TEXTABSCHNITT >>
# # # # #

Harald Bauer
Bauers Wege
Bauers Ways
Öffentliche Aufmerksamkeit
Aufmerksam wurde die kunstinteressierte Öffentlichkeit in jenen ostdeutschen Landen, die als zweiter deutscher Staat sich bezeichneten, auf Arbeiten von Harald Bauer erst ab Mitte der achtziger Jahre, als es ihm gelang, zunächst in ehrenamtlich geführten „Kleinen Galerien“ des Kulturbundes Malereien und plastische Werke auszustellen.
Dabei schuf er bereits seit 1979 in eigener Werkstatt Keramiken. Damals war er fünfundvierzig Jahre alt und hatte eine Entwicklung durchlaufen, die als autodidaktisch zu bezeichnen ist. Zwar hatte er sich in jungen Jahren unter Anleitung des Leipziger Malers Walter Münze mit Malerei und Grafik beschäftigt, das jedoch nebenher und quasi als eine, wenn auch ernsthaft betriebene, Betätigung in der Freizeit. Sein beruflicher Entwicklungsweg war der eines Technikers, der Maschinenbau studierte und seine Ausbildung mit einem Diplom abschloß. Doch erblickte er im technischen Beruf offensichtlich nicht sein Lebensziel und suchte nach Möglichkeiten, seine künstlerischen Interessen und Fähigkeiten auszubilden.
Das jedoch war nur möglich, wenn er allein nach den für ihn gangbaren Wegen suchte, abseits von Akademien und prägenden Lehrerpersönlichkeiten. So entwickelte er auf sich gestellt seine bildnerischen Vorstellungen, was ihn davor bewahrte, einerseits in den Sog einer „Schule“ zu geraten, wie andererseits die herrschenden Auffassungen von zeitgenössischer, d. h. zeitgemäßer bildender Kunst bedienen zu müssen. Diese waren auf den Begriff des Realismus festgeschrieben, also auf eine ab- oder nachbildende Formensprache, auf lesbare Bilder, die häufig literarisch fundiert waren und deshalb neben mythologischen Bezügen zur Antike der Griechen und Römer von „privaten“ Mythologien nur so strotzten. Ihm als Autodidakten war deutlich, daß der Zugang zu großen Ausstellungen und zu künstlerischen Aufträgen staatlicher Stellen oder solchen der sog. gesellschaftlichen Organisationen, z. B. der Gewerkschaften, nicht möglich sein würde.

# # # # #

AUFGABEN >>
• a. Nennen Sie anhand des Textes über Harald Bauer das Jahr, seit dem er in eigener Werkstatt Keramiken schuf.
• b. Führen Sie den Text über Harald Bauer nach seinem letzten Satz weiter.

# # # # #

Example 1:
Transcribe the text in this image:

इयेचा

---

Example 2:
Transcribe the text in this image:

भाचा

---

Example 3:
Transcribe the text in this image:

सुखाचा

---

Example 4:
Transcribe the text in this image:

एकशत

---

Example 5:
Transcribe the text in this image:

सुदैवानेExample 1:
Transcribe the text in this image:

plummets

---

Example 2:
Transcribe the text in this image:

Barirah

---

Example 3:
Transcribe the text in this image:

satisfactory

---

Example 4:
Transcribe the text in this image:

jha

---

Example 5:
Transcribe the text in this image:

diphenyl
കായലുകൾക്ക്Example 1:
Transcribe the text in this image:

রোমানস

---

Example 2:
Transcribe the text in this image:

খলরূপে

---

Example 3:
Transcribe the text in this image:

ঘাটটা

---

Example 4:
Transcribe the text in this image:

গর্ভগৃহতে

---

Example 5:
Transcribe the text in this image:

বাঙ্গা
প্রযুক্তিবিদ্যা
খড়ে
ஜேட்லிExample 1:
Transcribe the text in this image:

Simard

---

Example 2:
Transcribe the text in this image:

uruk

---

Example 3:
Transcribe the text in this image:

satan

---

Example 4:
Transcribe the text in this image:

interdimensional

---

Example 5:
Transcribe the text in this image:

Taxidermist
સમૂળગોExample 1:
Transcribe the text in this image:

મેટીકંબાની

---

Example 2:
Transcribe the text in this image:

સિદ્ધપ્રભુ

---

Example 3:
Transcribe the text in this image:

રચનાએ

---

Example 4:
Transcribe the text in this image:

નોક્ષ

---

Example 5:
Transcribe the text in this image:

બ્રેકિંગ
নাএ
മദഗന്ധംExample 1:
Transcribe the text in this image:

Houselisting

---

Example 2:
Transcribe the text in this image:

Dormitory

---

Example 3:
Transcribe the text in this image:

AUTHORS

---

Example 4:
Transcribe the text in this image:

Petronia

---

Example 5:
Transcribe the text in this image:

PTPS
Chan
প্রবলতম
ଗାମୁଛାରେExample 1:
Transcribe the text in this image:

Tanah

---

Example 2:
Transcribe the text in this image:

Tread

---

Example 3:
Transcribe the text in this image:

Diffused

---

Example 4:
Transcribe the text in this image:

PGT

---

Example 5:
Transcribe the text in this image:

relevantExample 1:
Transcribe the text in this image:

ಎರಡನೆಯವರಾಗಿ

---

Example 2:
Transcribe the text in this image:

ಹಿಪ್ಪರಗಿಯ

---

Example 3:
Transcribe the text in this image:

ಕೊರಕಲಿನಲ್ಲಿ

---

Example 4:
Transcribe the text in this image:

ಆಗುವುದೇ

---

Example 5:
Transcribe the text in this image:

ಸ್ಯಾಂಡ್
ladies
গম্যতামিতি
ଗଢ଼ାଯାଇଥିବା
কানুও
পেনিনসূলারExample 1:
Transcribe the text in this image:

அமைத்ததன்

# # # # #

ERGEBNISSE >>
• a. Seit 1979.

• b.
Als einziger Weg zu wirklich freischaffender Tätigkeit war die Mitgliedschaft im Künstlerverband der DDR anzustreben. Aussicht auf Erfolg in diesem Bemühen war für ihn vor allem dank seiner keramischen Arbeiten zu erwarten, denn in den „angewandten“ Künsten, vor allem im Kunsthandwerk, war die Doktrin eines „sozialistischen“ Realismus didaktischer Prägung zu keiner Zeit durchzusetzen gewesen.
Metallgestalltung und Keramik
Außerdem trat seit Mitte der 70er Jahre eine junge Generation akademisch ausgebildeter Gestalter in den textilen Künsten, in der Metallgestaltung, dem Schmuckschaffen und vor allem in der Keramik für eine Gestaltfindung unmittelbar aus dem Material heraus ein, sorgte für ein radikal verändertes Verständnis von Aufgabe und Wirkung bildnerischer Werke und schüttete zusehends die historisch entstandenen Gräben zwischen sog. bildender oder freier und sog. angewandter Kunst wieder zu. Materialgeprägte „Bilder“ und Plastiken, geschaffen von Kunsthandwerkern, bestimmten zunehmend die Ausstellungen.
In dieser Situation trafen die Keramiken von Harald Bauer auf ein ihnen gemäßes Wirkungsfeld. Denn er schuf keineswegs Töpferwaren, viel-mehr freie keramische Plastiken, die nicht durch utilitäre Bestimmung geprägt, sondern durch bildnerische Ideen bestimmt wurden und einen durchaus unüblichen Charakter trugen: frei aufgebaute und unglasierte keramische Formen, von rostigen Eisenbändern umschlossen oder mit freiem Pinselschwung aufgetragene dunkel glänzende Zeichen auf rauhem Grund aufweisend.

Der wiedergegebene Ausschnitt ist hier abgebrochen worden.